What effect does design have on the positive outcomes of inpatient behavioural health patients?
We must look at the science of evidence-based design and understand that the environment contributes to patient recovery and outcomes. Roger Ulrich* is a well-known researcher from Gothenburg, Sweden, that has published influential studies on the subject that are worth reading. A google search will bring up some of his publications, such as "Psychiatric ward design can reduce aggressive behaviour," and others that show the value of design in patient outcomes. Here are some basic principles to follow that will turn into greater depth, as considered.
- Single patient rooms with private bathrooms give a sense of autonomy, reducing the institutional feel.
- The room's layout should have ample space for controlled and healthy interactions with others.
- Stress can be induced through sound and visuals, triggering patient outbursts. We need to control these senses through design with acoustic treatment and the absence of any triggering colours, shapes or images.
PROVIDE POSITIVE DISTRACTIONS
- Nature provides us with a fantastic plethora of calming visuals that are often not considered. The studies mentioned above discuss the value of nature views, trees and daylight control that the evidence points out as clinically effective and beneficial.

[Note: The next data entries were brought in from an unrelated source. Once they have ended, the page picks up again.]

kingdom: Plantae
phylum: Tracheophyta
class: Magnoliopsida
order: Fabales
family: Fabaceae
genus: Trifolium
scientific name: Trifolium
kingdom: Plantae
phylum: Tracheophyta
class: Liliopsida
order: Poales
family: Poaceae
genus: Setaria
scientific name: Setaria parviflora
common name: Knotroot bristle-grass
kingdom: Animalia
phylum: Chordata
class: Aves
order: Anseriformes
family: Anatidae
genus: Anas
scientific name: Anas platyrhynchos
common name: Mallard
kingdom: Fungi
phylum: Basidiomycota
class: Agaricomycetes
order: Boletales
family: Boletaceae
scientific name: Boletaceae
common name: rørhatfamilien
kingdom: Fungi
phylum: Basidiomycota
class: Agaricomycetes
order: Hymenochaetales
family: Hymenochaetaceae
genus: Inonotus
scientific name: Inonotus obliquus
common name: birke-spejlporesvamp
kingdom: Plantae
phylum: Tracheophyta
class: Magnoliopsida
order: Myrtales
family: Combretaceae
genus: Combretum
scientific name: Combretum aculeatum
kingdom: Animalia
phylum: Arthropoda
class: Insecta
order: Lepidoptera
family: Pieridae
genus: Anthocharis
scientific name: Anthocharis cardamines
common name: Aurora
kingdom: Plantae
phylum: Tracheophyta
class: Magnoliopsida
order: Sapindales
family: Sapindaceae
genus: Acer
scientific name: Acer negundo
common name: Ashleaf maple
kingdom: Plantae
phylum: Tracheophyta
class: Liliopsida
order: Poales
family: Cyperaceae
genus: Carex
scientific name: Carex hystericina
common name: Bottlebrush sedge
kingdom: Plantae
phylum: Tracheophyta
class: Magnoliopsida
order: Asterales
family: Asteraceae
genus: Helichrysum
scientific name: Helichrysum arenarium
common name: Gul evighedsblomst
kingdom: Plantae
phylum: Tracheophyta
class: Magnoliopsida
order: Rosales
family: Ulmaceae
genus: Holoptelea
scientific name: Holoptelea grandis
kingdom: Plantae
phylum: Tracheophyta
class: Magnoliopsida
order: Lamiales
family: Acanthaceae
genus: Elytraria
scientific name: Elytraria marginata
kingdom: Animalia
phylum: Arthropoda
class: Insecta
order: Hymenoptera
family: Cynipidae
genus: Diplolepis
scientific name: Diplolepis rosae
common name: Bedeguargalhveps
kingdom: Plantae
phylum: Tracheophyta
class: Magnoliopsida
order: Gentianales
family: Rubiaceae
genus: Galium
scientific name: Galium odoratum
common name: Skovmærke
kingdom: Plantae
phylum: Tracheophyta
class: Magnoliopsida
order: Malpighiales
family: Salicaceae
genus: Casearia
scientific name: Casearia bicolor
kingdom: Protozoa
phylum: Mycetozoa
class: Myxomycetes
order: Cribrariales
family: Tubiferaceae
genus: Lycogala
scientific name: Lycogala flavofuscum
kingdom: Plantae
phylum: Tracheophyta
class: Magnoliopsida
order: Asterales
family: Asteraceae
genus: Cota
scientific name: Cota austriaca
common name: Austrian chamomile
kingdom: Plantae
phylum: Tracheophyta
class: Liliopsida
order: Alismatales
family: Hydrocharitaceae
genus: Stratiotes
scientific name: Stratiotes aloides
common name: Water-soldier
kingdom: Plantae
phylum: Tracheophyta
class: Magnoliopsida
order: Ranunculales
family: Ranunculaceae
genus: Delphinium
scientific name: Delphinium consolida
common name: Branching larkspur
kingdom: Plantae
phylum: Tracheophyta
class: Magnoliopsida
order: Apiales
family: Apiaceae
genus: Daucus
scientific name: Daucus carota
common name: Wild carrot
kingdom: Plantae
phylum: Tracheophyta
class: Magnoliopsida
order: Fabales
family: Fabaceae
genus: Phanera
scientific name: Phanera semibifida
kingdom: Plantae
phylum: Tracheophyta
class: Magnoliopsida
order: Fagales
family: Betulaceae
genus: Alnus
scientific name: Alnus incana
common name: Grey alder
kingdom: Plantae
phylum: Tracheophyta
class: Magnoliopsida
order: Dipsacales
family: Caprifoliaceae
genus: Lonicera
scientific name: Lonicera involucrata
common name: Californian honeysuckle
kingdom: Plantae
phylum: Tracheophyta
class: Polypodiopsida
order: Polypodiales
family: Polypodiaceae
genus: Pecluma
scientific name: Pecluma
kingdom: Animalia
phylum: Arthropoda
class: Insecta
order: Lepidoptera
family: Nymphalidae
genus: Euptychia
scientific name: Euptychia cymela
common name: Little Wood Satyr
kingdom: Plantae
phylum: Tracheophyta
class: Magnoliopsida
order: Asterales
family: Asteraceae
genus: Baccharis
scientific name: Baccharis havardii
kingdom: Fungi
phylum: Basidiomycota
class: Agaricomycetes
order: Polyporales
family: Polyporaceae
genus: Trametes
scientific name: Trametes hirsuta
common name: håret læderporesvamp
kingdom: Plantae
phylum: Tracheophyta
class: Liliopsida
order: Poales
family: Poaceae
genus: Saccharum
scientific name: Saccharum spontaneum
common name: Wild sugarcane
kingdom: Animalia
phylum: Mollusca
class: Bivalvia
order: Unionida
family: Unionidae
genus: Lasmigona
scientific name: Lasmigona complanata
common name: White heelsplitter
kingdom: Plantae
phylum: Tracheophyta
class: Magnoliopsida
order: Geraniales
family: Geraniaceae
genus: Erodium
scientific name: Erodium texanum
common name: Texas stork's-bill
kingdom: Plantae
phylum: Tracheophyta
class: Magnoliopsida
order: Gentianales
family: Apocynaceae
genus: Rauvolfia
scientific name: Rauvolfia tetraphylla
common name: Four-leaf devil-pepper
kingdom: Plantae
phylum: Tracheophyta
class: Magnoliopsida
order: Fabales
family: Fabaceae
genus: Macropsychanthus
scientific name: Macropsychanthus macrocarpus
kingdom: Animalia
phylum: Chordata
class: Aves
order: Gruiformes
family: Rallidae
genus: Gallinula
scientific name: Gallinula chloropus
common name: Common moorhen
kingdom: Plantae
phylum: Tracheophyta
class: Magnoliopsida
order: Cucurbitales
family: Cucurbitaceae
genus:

Product innovations available today make this possible without risking ligature or violence.
- Communal areas, bedrooms and central spaces should have clear visual lines to prevent any aggressive behaviour from going unnoticed.
The research is conclusive and thorough, yet many facilities today lean toward institutional design cues and miss out on positive healing environments. In the last ten years, the industry has changed from a mental health seclusion room that possibly exasperated aggressive behaviour to normalized behavioural health rooms with innovations that allow patients to feel human and destigmatized.
Although the percentage of violent mental health cases is low, it only takes one extreme case to turn violent and cause a serious incident. The challenge is that you never know who that person might be, so the design will often lean either towards taking risks with design or the opposite extreme and make all areas feel institutional.
In today's world, it is no longer necessary to choose between risk or institutional design as significant innovations provide anti-ligature, tamper proof and all the safety measures and look beautiful! Patients can be treated in humane environments without risking safety, including the ability to have curtains, hang their clothes up and inviting furniture! Stat Medical Inc specializes in these products on our website, www.statmedicalcanada.com.
In conclusion, a humane, safe and warm environment is possible for mental health spaces and has proven to improve patient outcomes and reduce patient aggression. It's safer for both the patient and the caregivers alike.